● Task instructions: Print out all of the data below, keeping it identical to the original.

-- Input records follows --

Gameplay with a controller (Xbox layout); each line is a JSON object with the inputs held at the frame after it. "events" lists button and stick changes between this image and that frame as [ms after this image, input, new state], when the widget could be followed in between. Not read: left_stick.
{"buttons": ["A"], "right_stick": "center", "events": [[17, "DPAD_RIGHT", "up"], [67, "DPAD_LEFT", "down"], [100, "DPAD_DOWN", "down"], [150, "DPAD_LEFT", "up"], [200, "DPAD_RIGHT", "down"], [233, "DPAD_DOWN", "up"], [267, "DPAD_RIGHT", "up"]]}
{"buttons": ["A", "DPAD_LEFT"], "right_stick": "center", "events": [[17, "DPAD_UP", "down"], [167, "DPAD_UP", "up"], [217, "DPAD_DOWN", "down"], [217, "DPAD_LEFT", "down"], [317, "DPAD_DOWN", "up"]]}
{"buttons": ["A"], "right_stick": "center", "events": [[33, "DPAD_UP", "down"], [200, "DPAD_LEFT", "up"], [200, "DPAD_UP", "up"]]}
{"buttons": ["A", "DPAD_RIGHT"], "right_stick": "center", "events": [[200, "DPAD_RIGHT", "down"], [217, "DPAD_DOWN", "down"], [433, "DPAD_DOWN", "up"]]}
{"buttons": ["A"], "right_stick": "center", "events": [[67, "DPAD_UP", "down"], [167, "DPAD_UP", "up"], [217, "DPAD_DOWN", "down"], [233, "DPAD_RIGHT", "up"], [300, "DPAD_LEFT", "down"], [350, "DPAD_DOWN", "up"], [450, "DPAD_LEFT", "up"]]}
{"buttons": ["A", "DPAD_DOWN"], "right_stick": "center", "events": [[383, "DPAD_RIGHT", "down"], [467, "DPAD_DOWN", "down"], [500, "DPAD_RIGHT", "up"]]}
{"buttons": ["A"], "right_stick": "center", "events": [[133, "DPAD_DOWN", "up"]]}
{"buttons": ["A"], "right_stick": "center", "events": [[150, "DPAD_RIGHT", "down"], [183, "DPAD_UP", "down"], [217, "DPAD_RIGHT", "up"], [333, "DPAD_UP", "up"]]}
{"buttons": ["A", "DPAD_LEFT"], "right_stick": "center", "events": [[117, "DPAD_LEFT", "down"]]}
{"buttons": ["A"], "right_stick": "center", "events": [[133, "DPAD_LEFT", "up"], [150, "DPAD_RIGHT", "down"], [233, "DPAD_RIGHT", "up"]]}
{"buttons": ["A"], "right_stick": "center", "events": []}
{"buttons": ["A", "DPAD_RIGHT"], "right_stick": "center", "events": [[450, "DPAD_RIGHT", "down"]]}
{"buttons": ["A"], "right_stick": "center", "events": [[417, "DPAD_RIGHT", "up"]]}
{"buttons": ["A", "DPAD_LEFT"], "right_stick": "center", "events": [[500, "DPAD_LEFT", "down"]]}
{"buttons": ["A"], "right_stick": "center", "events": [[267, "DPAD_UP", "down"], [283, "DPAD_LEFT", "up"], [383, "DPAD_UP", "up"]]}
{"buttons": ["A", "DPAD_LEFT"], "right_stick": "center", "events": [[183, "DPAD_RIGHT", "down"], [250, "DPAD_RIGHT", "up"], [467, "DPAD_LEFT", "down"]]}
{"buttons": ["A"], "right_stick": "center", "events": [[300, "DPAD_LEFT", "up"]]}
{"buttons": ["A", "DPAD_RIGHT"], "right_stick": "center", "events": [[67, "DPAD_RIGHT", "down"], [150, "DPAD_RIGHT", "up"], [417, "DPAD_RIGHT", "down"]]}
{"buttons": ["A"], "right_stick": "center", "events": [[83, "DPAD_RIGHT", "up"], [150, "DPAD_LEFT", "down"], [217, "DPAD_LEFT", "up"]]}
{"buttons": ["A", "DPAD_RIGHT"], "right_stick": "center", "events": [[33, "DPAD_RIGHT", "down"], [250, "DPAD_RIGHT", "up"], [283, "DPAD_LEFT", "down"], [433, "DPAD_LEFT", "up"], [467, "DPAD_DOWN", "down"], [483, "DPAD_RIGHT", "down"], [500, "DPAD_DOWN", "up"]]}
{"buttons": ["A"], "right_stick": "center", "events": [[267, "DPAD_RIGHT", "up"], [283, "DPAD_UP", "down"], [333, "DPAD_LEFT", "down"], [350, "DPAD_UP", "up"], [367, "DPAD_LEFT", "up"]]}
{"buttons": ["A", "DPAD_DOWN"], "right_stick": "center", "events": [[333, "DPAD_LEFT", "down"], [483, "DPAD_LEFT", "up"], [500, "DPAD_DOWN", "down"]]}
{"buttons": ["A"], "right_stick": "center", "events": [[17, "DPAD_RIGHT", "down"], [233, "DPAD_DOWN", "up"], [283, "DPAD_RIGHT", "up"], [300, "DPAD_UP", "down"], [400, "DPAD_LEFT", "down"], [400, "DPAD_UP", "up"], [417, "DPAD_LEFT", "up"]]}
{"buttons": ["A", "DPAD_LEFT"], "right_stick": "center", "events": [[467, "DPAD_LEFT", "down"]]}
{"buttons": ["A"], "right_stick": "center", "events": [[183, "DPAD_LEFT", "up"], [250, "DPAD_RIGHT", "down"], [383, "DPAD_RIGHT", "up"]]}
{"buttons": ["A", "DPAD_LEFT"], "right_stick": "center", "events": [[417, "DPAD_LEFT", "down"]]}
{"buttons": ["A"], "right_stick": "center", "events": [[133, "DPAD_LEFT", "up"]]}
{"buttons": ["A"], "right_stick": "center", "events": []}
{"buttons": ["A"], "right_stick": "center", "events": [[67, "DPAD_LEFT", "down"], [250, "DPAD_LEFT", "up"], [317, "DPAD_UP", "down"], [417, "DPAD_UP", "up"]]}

-- Input records concluded --

● Written solution:
Gameplay with a controller (Xbox layout); each line is a JSON object with the inputs held at the frame after it. "events" lists button and stick changes between this image and that frame as [ms after this image, input, new state], when the widget could be followed in between. Not read: left_stick.
{"buttons": ["A"], "right_stick": "center", "events": [[17, "DPAD_RIGHT", "up"], [67, "DPAD_LEFT", "down"], [100, "DPAD_DOWN", "down"], [150, "DPAD_LEFT", "up"], [200, "DPAD_RIGHT", "down"], [233, "DPAD_DOWN", "up"], [267, "DPAD_RIGHT", "up"]]}
{"buttons": ["A", "DPAD_LEFT"], "right_stick": "center", "events": [[17, "DPAD_UP", "down"], [167, "DPAD_UP", "up"], [217, "DPAD_DOWN", "down"], [217, "DPAD_LEFT", "down"], [317, "DPAD_DOWN", "up"]]}
{"buttons": ["A"], "right_stick": "center", "events": [[33, "DPAD_UP", "down"], [200, "DPAD_LEFT", "up"], [200, "DPAD_UP", "up"]]}
{"buttons": ["A", "DPAD_RIGHT"], "right_stick": "center", "events": [[200, "DPAD_RIGHT", "down"], [217, "DPAD_DOWN", "down"], [433, "DPAD_DOWN", "up"]]}
{"buttons": ["A"], "right_stick": "center", "events": [[67, "DPAD_UP", "down"], [167, "DPAD_UP", "up"], [217, "DPAD_DOWN", "down"], [233, "DPAD_RIGHT", "up"], [300, "DPAD_LEFT", "down"], [350, "DPAD_DOWN", "up"], [450, "DPAD_LEFT", "up"]]}
{"buttons": ["A", "DPAD_DOWN"], "right_stick": "center", "events": [[383, "DPAD_RIGHT", "down"], [467, "DPAD_DOWN", "down"], [500, "DPAD_RIGHT", "up"]]}
{"buttons": ["A"], "right_stick": "center", "events": [[133, "DPAD_DOWN", "up"]]}
{"buttons": ["A"], "right_stick": "center", "events": [[150, "DPAD_RIGHT", "down"], [183, "DPAD_UP", "down"], [217, "DPAD_RIGHT", "up"], [333, "DPAD_UP", "up"]]}
{"buttons": ["A", "DPAD_LEFT"], "right_stick": "center", "events": [[117, "DPAD_LEFT", "down"]]}
{"buttons": ["A"], "right_stick": "center", "events": [[133, "DPAD_LEFT", "up"], [150, "DPAD_RIGHT", "down"], [233, "DPAD_RIGHT", "up"]]}
{"buttons": ["A"], "right_stick": "center", "events": []}
{"buttons": ["A", "DPAD_RIGHT"], "right_stick": "center", "events": [[450, "DPAD_RIGHT", "down"]]}
{"buttons": ["A"], "right_stick": "center", "events": [[417, "DPAD_RIGHT", "up"]]}
{"buttons": ["A", "DPAD_LEFT"], "right_stick": "center", "events": [[500, "DPAD_LEFT", "down"]]}
{"buttons": ["A"], "right_stick": "center", "events": [[267, "DPAD_UP", "down"], [283, "DPAD_LEFT", "up"], [383, "DPAD_UP", "up"]]}
{"buttons": ["A", "DPAD_LEFT"], "right_stick": "center", "events": [[183, "DPAD_RIGHT", "down"], [250, "DPAD_RIGHT", "up"], [467, "DPAD_LEFT", "down"]]}
{"buttons": ["A"], "right_stick": "center", "events": [[300, "DPAD_LEFT", "up"]]}
{"buttons": ["A", "DPAD_RIGHT"], "right_stick": "center", "events": [[67, "DPAD_RIGHT", "down"], [150, "DPAD_RIGHT", "up"], [417, "DPAD_RIGHT", "down"]]}
{"buttons": ["A"], "right_stick": "center", "events": [[83, "DPAD_RIGHT", "up"], [150, "DPAD_LEFT", "down"], [217, "DPAD_LEFT", "up"]]}
{"buttons": ["A", "DPAD_RIGHT"], "right_stick": "center", "events": [[33, "DPAD_RIGHT", "down"], [250, "DPAD_RIGHT", "up"], [283, "DPAD_LEFT", "down"], [433, "DPAD_LEFT", "up"], [467, "DPAD_DOWN", "down"], [483, "DPAD_RIGHT", "down"], [500, "DPAD_DOWN", "up"]]}
{"buttons": ["A"], "right_stick": "center", "events": [[267, "DPAD_RIGHT", "up"], [283, "DPAD_UP", "down"], [333, "DPAD_LEFT", "down"], [350, "DPAD_UP", "up"], [367, "DPAD_LEFT", "up"]]}
{"buttons": ["A", "DPAD_DOWN"], "right_stick": "center", "events": [[333, "DPAD_LEFT", "down"], [483, "DPAD_LEFT", "up"], [500, "DPAD_DOWN", "down"]]}
{"buttons": ["A"], "right_stick": "center", "events": [[17, "DPAD_RIGHT", "down"], [233, "DPAD_DOWN", "up"], [283, "DPAD_RIGHT", "up"], [300, "DPAD_UP", "down"], [400, "DPAD_LEFT", "down"], [400, "DPAD_UP", "up"], [417, "DPAD_LEFT", "up"]]}
{"buttons": ["A", "DPAD_LEFT"], "right_stick": "center", "events": [[467, "DPAD_LEFT", "down"]]}
{"buttons": ["A"], "right_stick": "center", "events": [[183, "DPAD_LEFT", "up"], [250, "DPAD_RIGHT", "down"], [383, "DPAD_RIGHT", "up"]]}
{"buttons": ["A", "DPAD_LEFT"], "right_stick": "center", "events": [[417, "DPAD_LEFT", "down"]]}
{"buttons": ["A"], "right_stick": "center", "events": [[133, "DPAD_LEFT", "up"]]}
{"buttons": ["A"], "right_stick": "center", "events": []}
{"buttons": ["A"], "right_stick": "center", "events": [[67, "DPAD_LEFT", "down"], [250, "DPAD_LEFT", "up"], [317, "DPAD_UP", "down"], [417, "DPAD_UP", "up"]]}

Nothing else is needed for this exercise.